O dólar encerrou a terça-feira (28) com uma leve desvalorização de 0,01%, sendo cotado a R$ 4,9817. A sessão foi marcada por oscilações no mercado financeiro, influenciadas por tensões no Oriente Médio e pela alta dos preços do petróleo. Durante o dia, a moeda atingiu um pico de R$ 5,0155 e uma mínima de R$ 4,9722.
O índice Ibovespa também apresentou um desempenho negativo, fechando em baixa de 0,51%, com o total de 188.619 pontos. A reação dos investidores ao cenário externo, especialmente ao conflito entre Estados Unidos e Irã, contribuiu para a cautela no mercado. A falta de avanços nas negociações entre as partes envolvidas tem gerado incertezas significativas.
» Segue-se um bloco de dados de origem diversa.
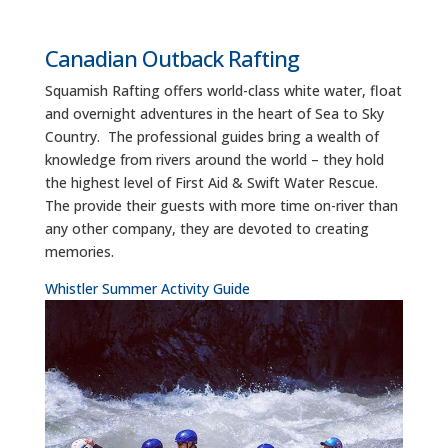
Canadian Outback Rafting
Squamish Rafting offers world-class white water, float
and overnight adventures in the heart of Sea to Sky
Country. The professional guides bring a wealth of
knowledge from rivers around the world – they hold
the highest level of First Aid & Swift Water Rescue.
The provide their guests with more time on-river than
any other company, they are devoted to creating
memories.
Whistler Summer Activity Guide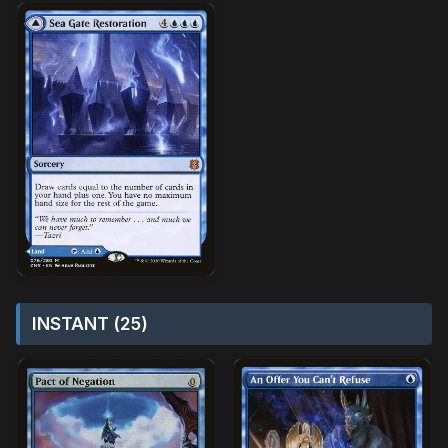
INSTANT (25)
Acumulando uma desvalorização de 0,32% na semana, a moeda norte-americana registra uma queda de 3,80% no mês e de 9,24% no ano. O Ibovespa, por sua vez, apresenta uma perda semanal de 1,11%, mas ainda mantém uma alta de 17,06% em 2026.
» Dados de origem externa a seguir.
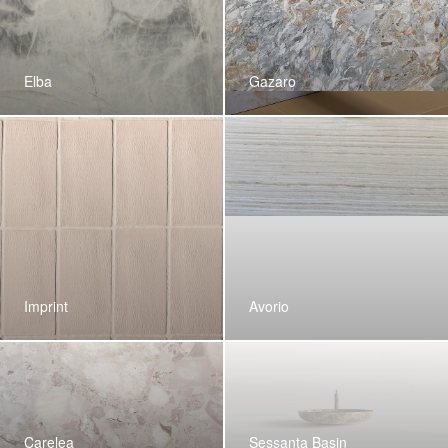
Elba
Gazaro
Imprint
Avorio
Carelea
Sessanta Basin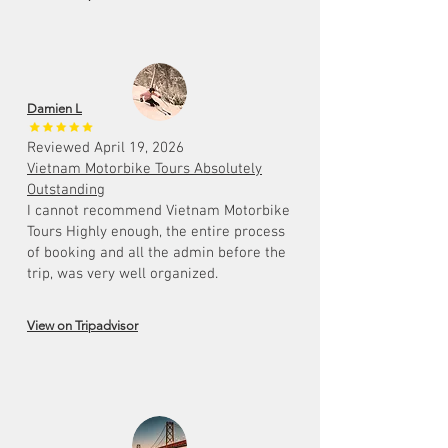
Damien L
Reviewed April 19, 2026
Vietnam Motorbike Tours Absolutely
Outstanding
I cannot recommend Vietnam Motorbike
Tours Highly enough, the entire process
of booking and all the admin before the
trip, was very well organized.
View on Tripadvisor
A atual situação geopolítica tem gerado preocupações sobre o fluxo global de petróleo. O governo iraniano apresentou uma proposta para a reabertura do Estreito de Ormuz, que está sendo analisada pelos Estados Unidos, com uma expectativa de resposta nos próximos dias. Além disso, a decisão dos Emirados Árabes Unidos de se retirar da Opep a partir de 1º de maio levanta questionamentos sobre a capacidade do grupo em regular a oferta global de petróleo.
Os preços do petróleo atingiram os maiores níveis em um mês, com o barril do tipo Brent alcançando o valor de US$ 112,53 durante o dia e fechando próximo a US$ 111,19. O barril do tipo WTI (West Texas Intermediate) também avançou, chegando a US$ 99,94.
No Brasil, o IPCA-15 (Índice Nacional de Preços ao Consumidor Amplo 15) de abril apresentou um aumento de 0,89%, acumulando uma alta de 4,37% nos últimos 12 meses. Esse resultado ficou abaixo das expectativas do mercado, refletindo um cenário desafiador para a economia nacional.